▸ Given task A
Retype the part of the entries below that opens with their first line and closes with the line containing "v(-19.05, -61.82) *", with both of those lines included.

▸ Source passage

Skip to main content

It’s about the message not the messenger

Only Labour, standing on the Corbyn platform, can put forth a vision in which the life chances of those at the bottom are a priority at the very top, argues SALMAN SHAHEEN

Hands up. An admission. Even as a journalist, I have no bloody idea what’s going on in this country anymore.

We’d had barely enough time to get our heads round Brexit, when the Tories decided to launch themselves into civil war and Labour MPs, rather than pressing their advantage to present a united alternative, decided they didn’t want to be left out of the conflagration.

The European question will continue to prove a minefield for Theresa May’s government in the long-run — if she doesn’t push the Article 50 nuclear button she’s damned politically, if she does then she’s damned economically and then politically — but the Conservative civil war is, for now at least, resolved.

And Boris Johnson will be representing our country before the world. Great. Look out for all those old colonies writing to him requesting to be subjected again.

Labour’s troubles, however, are only just beginning. Like many people who joined Labour last year to support Jeremy Corbyn and the antiausterity, anti-war principles the party now commendably stands for, I was relieved that the NEC voted last week to allow him on the ballot paper to defend his huge popular mandate as democratically elected leader.

If MPs had succeeded in keeping him off the ballot paper against the wishes of the vast majority of members, it would have put the party in a highly problematic position.

At a time when ordinary voters who have been alienated too long are eager to give the Westminster elites a kicking, what message would that have sent to the hundreds of thousands of people who have suddenly been inspired by the values Corbyn espouses to take part in politics?

The relief didn’t last long. Soon we found out the NEC had voted to suspend all branch meetings for the duration of the leadership contest. Not only that, it had decided to disenfranchise well over 100,000 members — perhaps almost as many as the entire Conservative membership — from voting in the election.

As such, the NEC has partially suspended democracy just at the time the party is meant to be engaging in its most democratic exercise — choosing its leader. In the case of my branch, in Brentford and Isleworth, we had been due to meet last week to discuss a motion supporting Corbyn.

The meeting was cancelled with only four hours’ notice, but many of us decided to meet anyway for an informal, unofficial discussion in the pub. And 41 Labour members from Hounslow came with barely any notice. The motion backing Corbyn passed unanimously.

Reports from other branches across the country whose meetings had also been cancelled suggest we were far from alone.

The campaign for Corbyn goes on nationally and locally — on Sunday, we will be holding a curry and discussion at Kingsway banqueting restaurant in Hounslow.

The meeting in the pub was friendly and positive with members coming together to express their support for our leader whose policies we want to carry through the leadership election and into the next general election.

It was not in any way an attack on our MP, Ruth Cadbury, whose antiwar, anti-Trident, pro-European principles I greatly admire.

Cadbury has said she shares many of Corbyn’s values but backed the no-confidence motion against him because she did not believe he could win an election. While I respect her concerns in a seat with a wafer-thin majority taken from the Tories at last year’s election, I disagree with her conclusion.

Labour has increased its vote in by-election after by-election under Jeremy Corbyn’s leadership and it returned the London mayoralty, among others, in part because for the first time in years the party has been providing a genuine opposition to punishing austerity measures and failed economic policies.

▸ Records supplied
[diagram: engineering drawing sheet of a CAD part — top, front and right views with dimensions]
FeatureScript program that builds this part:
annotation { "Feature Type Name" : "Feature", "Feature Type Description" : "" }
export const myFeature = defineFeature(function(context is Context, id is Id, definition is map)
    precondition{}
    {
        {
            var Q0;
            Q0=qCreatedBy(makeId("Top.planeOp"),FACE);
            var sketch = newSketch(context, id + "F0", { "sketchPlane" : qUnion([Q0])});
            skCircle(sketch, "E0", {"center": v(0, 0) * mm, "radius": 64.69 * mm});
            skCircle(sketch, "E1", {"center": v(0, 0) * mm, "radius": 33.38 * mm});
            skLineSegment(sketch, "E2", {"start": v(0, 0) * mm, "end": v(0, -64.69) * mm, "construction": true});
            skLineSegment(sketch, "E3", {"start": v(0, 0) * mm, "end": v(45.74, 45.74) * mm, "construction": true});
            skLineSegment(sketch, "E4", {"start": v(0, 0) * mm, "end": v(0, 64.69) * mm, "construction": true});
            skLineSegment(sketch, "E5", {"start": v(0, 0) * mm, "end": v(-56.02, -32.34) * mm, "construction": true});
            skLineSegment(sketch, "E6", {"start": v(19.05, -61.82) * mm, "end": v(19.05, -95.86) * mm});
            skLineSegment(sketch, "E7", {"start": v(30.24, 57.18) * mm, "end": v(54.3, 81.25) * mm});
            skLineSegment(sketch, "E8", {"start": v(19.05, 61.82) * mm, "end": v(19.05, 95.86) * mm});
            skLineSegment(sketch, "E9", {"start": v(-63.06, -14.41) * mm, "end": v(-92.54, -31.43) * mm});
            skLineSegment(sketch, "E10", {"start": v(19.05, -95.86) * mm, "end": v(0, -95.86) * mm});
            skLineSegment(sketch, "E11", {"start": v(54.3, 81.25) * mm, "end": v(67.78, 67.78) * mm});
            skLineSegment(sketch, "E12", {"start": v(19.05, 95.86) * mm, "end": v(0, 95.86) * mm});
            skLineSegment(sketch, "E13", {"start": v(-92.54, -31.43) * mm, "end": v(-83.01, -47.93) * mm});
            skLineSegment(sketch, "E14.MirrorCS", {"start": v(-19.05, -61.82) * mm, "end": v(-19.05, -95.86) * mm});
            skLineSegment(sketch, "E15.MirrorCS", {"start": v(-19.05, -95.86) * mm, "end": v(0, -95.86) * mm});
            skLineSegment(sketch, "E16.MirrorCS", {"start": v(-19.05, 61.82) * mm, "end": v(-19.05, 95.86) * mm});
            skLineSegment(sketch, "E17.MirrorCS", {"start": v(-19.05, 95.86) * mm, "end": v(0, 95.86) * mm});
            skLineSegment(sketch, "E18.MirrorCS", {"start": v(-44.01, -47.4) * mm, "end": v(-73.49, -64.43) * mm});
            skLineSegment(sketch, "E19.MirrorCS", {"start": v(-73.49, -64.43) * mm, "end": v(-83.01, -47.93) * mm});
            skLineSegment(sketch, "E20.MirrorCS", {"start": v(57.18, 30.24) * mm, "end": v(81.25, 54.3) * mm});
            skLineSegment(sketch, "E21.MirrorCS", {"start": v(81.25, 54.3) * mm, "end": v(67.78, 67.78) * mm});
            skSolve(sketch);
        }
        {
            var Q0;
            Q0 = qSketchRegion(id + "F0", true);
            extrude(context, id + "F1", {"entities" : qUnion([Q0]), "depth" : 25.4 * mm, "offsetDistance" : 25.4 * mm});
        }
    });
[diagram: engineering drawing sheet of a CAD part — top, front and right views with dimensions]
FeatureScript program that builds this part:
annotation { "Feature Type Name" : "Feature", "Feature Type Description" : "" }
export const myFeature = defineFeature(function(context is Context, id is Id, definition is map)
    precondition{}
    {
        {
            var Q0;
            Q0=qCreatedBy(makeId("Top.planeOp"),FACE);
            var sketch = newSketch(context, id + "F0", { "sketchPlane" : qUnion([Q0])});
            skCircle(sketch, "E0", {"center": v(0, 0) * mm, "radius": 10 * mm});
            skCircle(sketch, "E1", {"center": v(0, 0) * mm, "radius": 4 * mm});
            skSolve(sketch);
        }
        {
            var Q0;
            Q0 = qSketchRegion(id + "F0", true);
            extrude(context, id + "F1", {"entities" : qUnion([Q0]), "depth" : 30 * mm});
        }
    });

▸ Given task B
Translate this sentence from the article on the Labour leadership contest into Spanish: "Reports from other branches across the country whose meetings had also been cancelled suggest we were far from alone."

▸ Problem solution A
[diagram: engineering drawing sheet of a CAD part — top, front and right views with dimensions]
FeatureScript program that builds this part:
annotation { "Feature Type Name" : "Feature", "Feature Type Description" : "" }
export const myFeature = defineFeature(function(context is Context, id is Id, definition is map)
    precondition{}
    {
        {
            var Q0;
            Q0=qCreatedBy(makeId("Top.planeOp"),FACE);
            var sketch = newSketch(context, id + "F0", { "sketchPlane" : qUnion([Q0])});
            skCircle(sketch, "E0", {"center": v(0, 0) * mm, "radius": 64.69 * mm});
            skCircle(sketch, "E1", {"center": v(0, 0) * mm, "radius": 33.38 * mm});
            skLineSegment(sketch, "E2", {"start": v(0, 0) * mm, "end": v(0, -64.69) * mm, "construction": true});
            skLineSegment(sketch, "E3", {"start": v(0, 0) * mm, "end": v(45.74, 45.74) * mm, "construction": true});
            skLineSegment(sketch, "E4", {"start": v(0, 0) * mm, "end": v(0, 64.69) * mm, "construction": true});
            skLineSegment(sketch, "E5", {"start": v(0, 0) * mm, "end": v(-56.02, -32.34) * mm, "construction": true});
            skLineSegment(sketch, "E6", {"start": v(19.05, -61.82) * mm, "end": v(19.05, -95.86) * mm});
            skLineSegment(sketch, "E7", {"start": v(30.24, 57.18) * mm, "end": v(54.3, 81.25) * mm});
            skLineSegment(sketch, "E8", {"start": v(19.05, 61.82) * mm, "end": v(19.05, 95.86) * mm});
            skLineSegment(sketch, "E9", {"start": v(-63.06, -14.41) * mm, "end": v(-92.54, -31.43) * mm});
            skLineSegment(sketch, "E10", {"start": v(19.05, -95.86) * mm, "end": v(0, -95.86) * mm});
            skLineSegment(sketch, "E11", {"start": v(54.3, 81.25) * mm, "end": v(67.78, 67.78) * mm});
            skLineSegment(sketch, "E12", {"start": v(19.05, 95.86) * mm, "end": v(0, 95.86) * mm});
            skLineSegment(sketch, "E13", {"start": v(-92.54, -31.43) * mm, "end": v(-83.01, -47.93) * mm});
            skLineSegment(sketch, "E14.MirrorCS", {"start": v(-19.05, -61.82) * mm, "end": v(-19.05, -95.86) * mm});

▸ Problem solution B
Los informes de otras secciones de todo el país cuyas reuniones también habían sido canceladas indican que no estábamos ni mucho menos solos.